The domestic canary birds are domesticated forms of the wild canary, also known as Atlantic canary or Island canary. Wild canaries originate from the Macaronesian Islands, which include the Canary Islands, as well as the Azores and Madeira.
What Does the Atlantic Canary Symbolize?
Atlantic canaries and other canaries alike are believed to symbolize freedom, intellectual development, joy, and well-being.
What Does it Mean if a Canary Visits You?
If a Canary is to visit you, it is believed that this is a symbol of joy and happiness, as well as the inner power of having the patience to enlighten yourself and others around you. As an animal totem, the canary provided the power to put your emotions, feelings, and voice, in control.
Do Canaries Chirp?
It is female canaries that chirp, while the males sing.
How Do You Entertain a Canary?
To keep a Canary entertained, provide a large cage and position it in an active area of your house, adding a variety of flight-encouraging perches, a few toys, and a suitable bath inside the cage.
How often should a Canary Bath?
The canaries should be provided a bath at least once a week, yet they will bath daily if given a chance. It is best to provide a bath early in the day to prevent chill by allowing the bird to get thoroughly dry and warm before the night falls.
How Do You Hand Tame a Canary?
Sometimes the Canaries aren’t tame-able, and sometimes handling is as far as you will get. But sometimes you can begin placing their feet on your finger, so they feel safe, then slowly take your hand away. This will take a long time, but it benefits the Canary greatly.
Do Canaries Bite?
The canaries bite on occasion, but their bite is not harmful or dangerous. It will feel a slight nip. However, you should take even a small bite as a sign your canary is not willing to train at the moment.

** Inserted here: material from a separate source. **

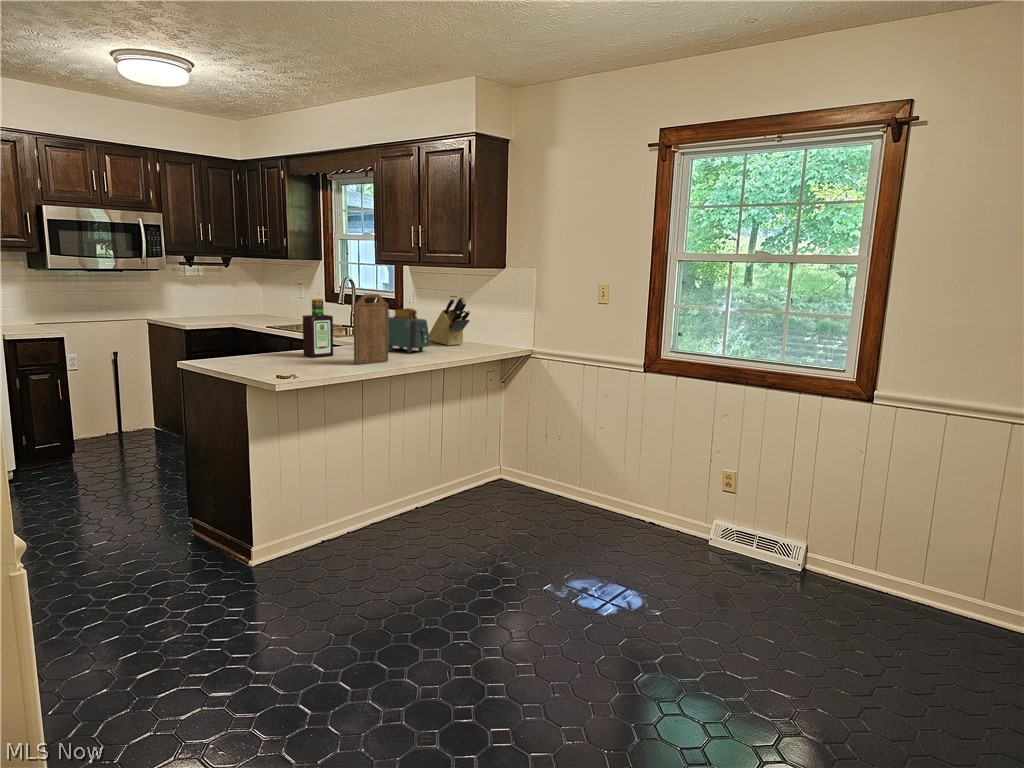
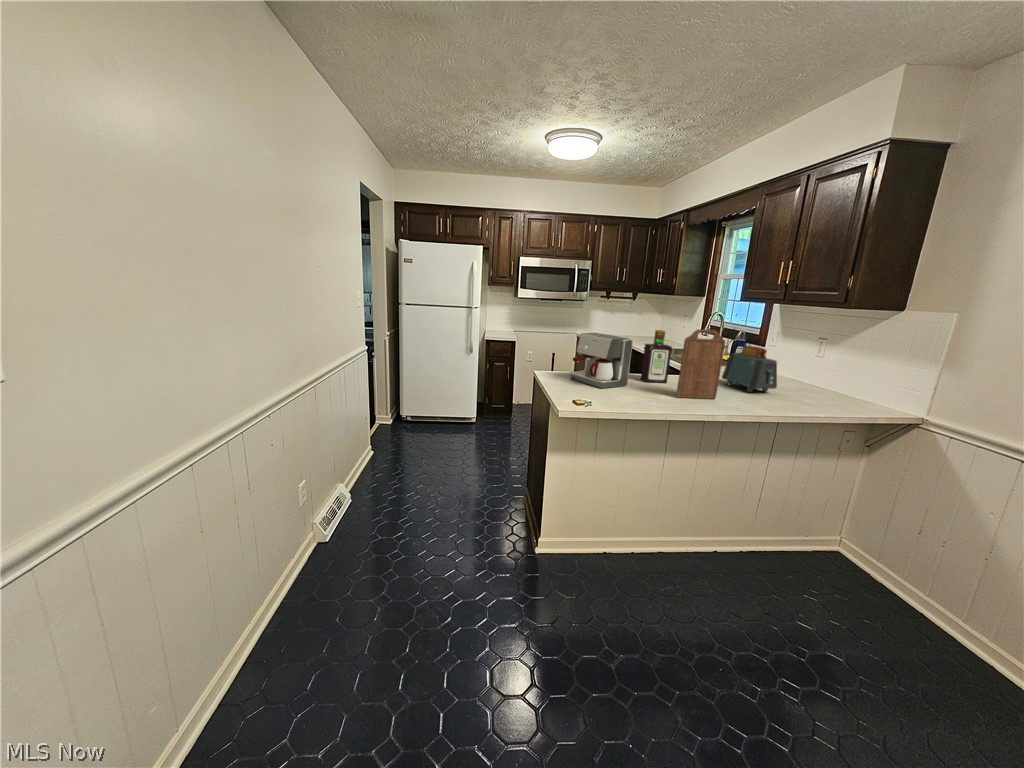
knife block: present [429,296,470,345] -> none [783,339,840,391]
coffee maker: none [229,308,299,368] -> present [570,333,633,388]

Can You Cohabitate Canaries?
It is best to keep several canaries in separate cages placed in the same room, since if cohabitated in the same cage, males may fight with each other, often until fatal results, while a male may also kill a female if she was not ready to breed. Alternatively, a pair of Atlantic canaries can be kept together but only if provided a cage large enough to limit any possible unwanted consequences.
Can I Keep Canaries Outside?
Yes, canaries can be kept outside in the summer, as long as the temperature does not exceed 100 degrees Fahrenheit. Also, access to shade, as well as a daily bath, should be provided on hot days.
Can I Get my Canary out of the Cage?
Yes, you can get your canary out of the cage. Even with canaries that are not tame, getting them back into the cage within a relatively reasonable amount of time is typically not an issue.
Are Atlantic Canaries Endangered?
No, Atlantic canaries are not considered critically endangered. According to the IUCN list, Atlantic canaries are classified as Least Concern, as their populations in the wild are quite stable.